Each system must be as independent of all other systems as possible. In the literature, this is often called bulkheads or failure units. These units are designed to prevent a failure to cascade through the system. This can be achieved e.g. by monitoring request times and by stopping requesting information from another system if the response times are too high. For this scenario, fallbacks are used so that the overall system can still be in (limited) use.


Redundant services provide a lot of scenarios in which they can be useful. They can be used to improve scalability by splitting the requests between more instances or to implement a more failure-proof system by comparing two responses of two instances of the same services. But to us, the most important is automatic failover. If one service is down, the other service can still handle the requests. Either way you get a more robust IT landscape independent of a single point of failure.

All of these are techniques that happen far away from the end user. Even if some services may work with a reduced work set, this will finally have an impact on e.g. the web site that is using these services. Preventing a system from complete failure, but still keeping it up and running with reduced functionality, is a concept called Graceful Degradation Of Service.

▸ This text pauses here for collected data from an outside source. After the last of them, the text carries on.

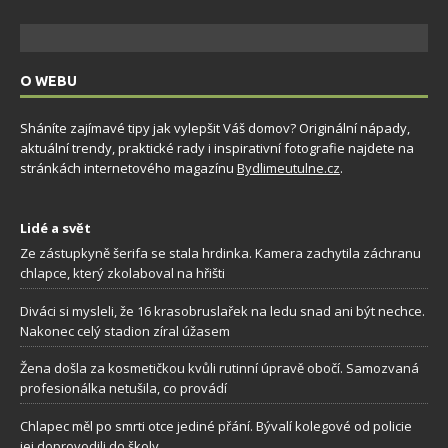
O WEBU
Sháníte zajímavé tipy jak vylepšit Váš domov? Originální nápady,
aktuální trendy, praktické rady i inspirativní fotografie najdete na
stránkách internetového magazínu
Bydlimeutulne.cz
.
Lidé a svět
Ze zástupkyně šerifa se stala hrdinka. Kamera zachytila záchranu
chlapce, který zkolaboval na hřišti
Diváci si mysleli, že 16 krasobruslařek na ledu snad ani být nechce.
Nakonec celý stadion zíral úžasem
Žena došla za kosmetičkou kvůli rutinní úpravě obočí. Samozvaná
profesionálka netušila, co provádí
Chlapec měl po smrti otce jediné přání. Bývalí kolegové od policie
jej doprovodili do školy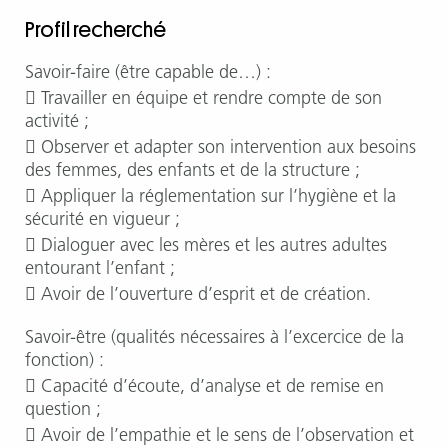
Profil recherché
Savoir-faire (être capable de…) :
 Travailler en équipe et rendre compte de son
activité ;
 Observer et adapter son intervention aux besoins
des femmes, des enfants et de la structure ;
 Appliquer la réglementation sur l’hygiène et la
sécurité en vigueur ;
 Dialoguer avec les mères et les autres adultes
entourant l’enfant ;
 Avoir de l’ouverture d’esprit et de création.
Savoir-être (qualités nécessaires à l’excercice de la
fonction) :
 Capacité d’écoute, d’analyse et de remise en
question ;
 Avoir de l’empathie et le sens de l’observation et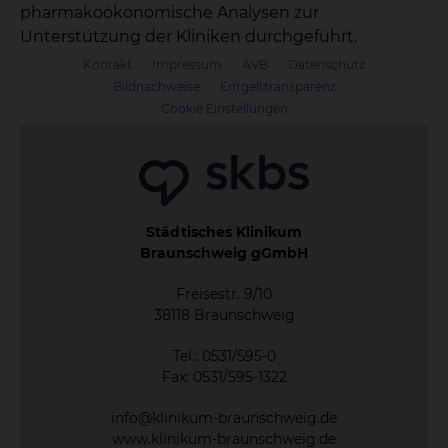
pharmakoökonomische Analysen zur
Unterstützung der Kliniken durchgeführt.
Kontakt
Impressum
AVB
Datenschutz
Bildnachweise
Entgelttransparenz
Cookie Einstellungen
Städtisches Klinikum
Braunschweig gGmbH
Freisestr. 9/10
38118 Braunschweig
Tel.: 0531/595-0
Fax: 0531/595-1322
info@klinikum-braunschweig.de
www.klinikum-braunschweig.de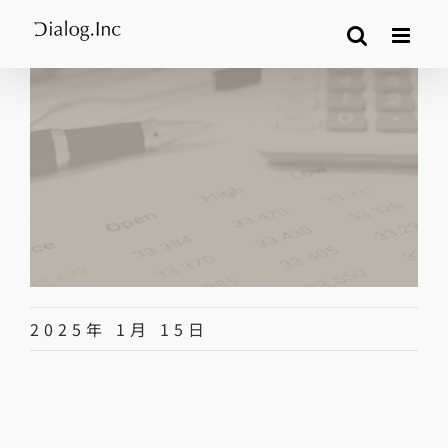
Skip
to
content
2025年 1月 15日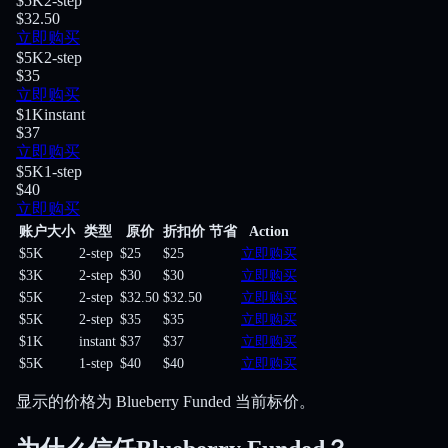
$5K
2-step
$32.50
立即购买
$5K
2-step
$35
立即购买
$1K
instant
$37
立即购买
$5K
1-step
$40
立即购买
账户大小
类型
原价
折扣价
节省
Action
$5K
2-step
$25
$25
立即购买
$3K
2-step
$30
$30
立即购买
$5K
2-step
$32.50
$32.50
立即购买
$5K
2-step
$35
$35
立即购买
$1K
instant
$37
$37
立即购买
$5K
1-step
$40
$40
立即购买
显示的价格为 Blueberry Funded 当前标价。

Graceful Degradation Of Service

On a website, in most cases, it is really easy to “gracefully degrade” a quality of a service. To give an example let’s assume that willhaben.at is a bunch of components. Each of it has its own services running. 

As you see in the picture in our example. If some part of the autocomplete services fails, we still can serve most requests out of the cache (for a detailed explanation you can read the blog post about autocomplete here). So we keep providing the service to the user but with a lower service quality. Even if the complete service fails, it won’t affect other parts of the site. We will just deactivate the complete feature automatically.

Another example would be if the service for user-related action fails. Then we just can deactivate user-related functionalities like login or adding new items to our site.
Either way, the core functionality (i.e. searching for items on our site) will not be affected, so we can still serve a relatively high percentage of happy users interacting with the site who remain unaware of the problems. We assume that we have one component for autocomplete and one for user-related actions.


Leaving the “all or nothing approach” for uptime behind and accepting that parts of the system and parts of our web site can fail, while others are still working fine, leads to a more robust IT landscape, increased overall availability and a more stable system. Building resilient IT systems does not have to be rocket science after all. Starting with small parts, like using Hystrix and adding more and more features of a resilient infrastructure, will incrementally improve each service, the overall service interaction and system architecture.